Sağlık Bakanımız Sayın Fahrettin Koca, halka bizzat bilgi verdiği için, soru alıp, sorulara cevap verdiği için ve iyi haberler kadar kötü haberleri de kendisi açıkladığı için takdir ve sempati toplamıştı. Fakat son sarf ettiği bir cümleyle bu davranış çizgisinin dışına çıktı. Ak Parti kongrelerinde olup bitenlerin dillendirilmesinde kimsenin yararı yok dedi. Böyle açık ihlallerin, bak biz güçlüyüz, kanun, nizam bize vız gelir, hatta bize bilim de, tıp da vız gelir. “Bize Corona morona sökmez” gibi moronca davranışların iftiharla, naklen yayınla, göstere göstere yapılması kesinlikle zararlıdır. Sustuğunuz sürece o davranışları sergileyenler, geldikleri yerlere döndüklerinde de sürdürür. Siz bunun hatalı olduğunu her fırsatta söylemedikçe... Fakat siz bir hekimsiniz. Önce zarar vermeyeceğim diye yemin ettiniz. Susarak da zarar verirsiniz.
MUTANTLAR VE AŞILAR
İngiliz mutantından bahsettiğimde henüz Şubat’taydık ve 5 Şubat’ta B117 denen bu mutantın, Türkiye’de vakaların yüzde altmışını teşkil ettiğini yazmıştım. Sağlık bakanımız oranın %75’e ulaştığını bildirdi. Ve sadece B117 değil galiba. Ondan beter, Güney Afrika’nın N501Y ve E484K mutantları da yolda. Hepsi ilk Wuhan virüslerinden daha bulaşıcı. Üstelik Güney Afrika mutantlarına karşı aşının etkinliğinin azaldığı haberleri geliyor. Bu mutantın çocukları etkilediği de…

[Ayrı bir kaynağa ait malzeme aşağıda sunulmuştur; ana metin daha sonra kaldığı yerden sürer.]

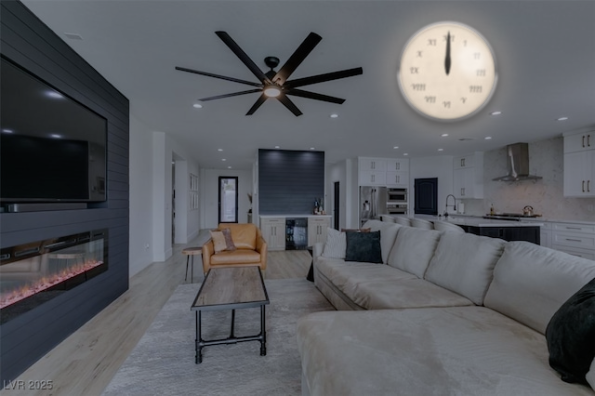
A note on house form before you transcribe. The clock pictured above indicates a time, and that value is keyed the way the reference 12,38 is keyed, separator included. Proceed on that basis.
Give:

Bu kadar karamsar bir tablodan sonra iki olumlu sözüm olsun. Birincisi, aşıların yeni mutantlara karşı sağladığı bağışıklık zayıflasa da ağır hastalanmaları, ölümleri büyük ölçüde azalttığı. Tıpkı grip aşısının gribi tam önlemese de hastalığın seyrini hafifletmesi gibi. İkinci ve bizim için daha iyi görünen haber de şöyle: mRNA aşıları, yani Batı’da en çok kullanılan dört aşı, virüsün logosu hâline gelen çıkıntılarını hedef alıyordu. Ve Güney Afrika mutantlarının baş değişikliği de bu çıkıntılarda. Dolayısıyla bizdeki Çin aşısı, babadan kalma metotla, etkisizleştirilmiş virüsle bağışıklık sağladığı için yeni mutasyonlara karşı diğerlerinden daha etkili olabilir. Ancak bu avantaj henüz bilimlik yayınlara aksetmiş değil.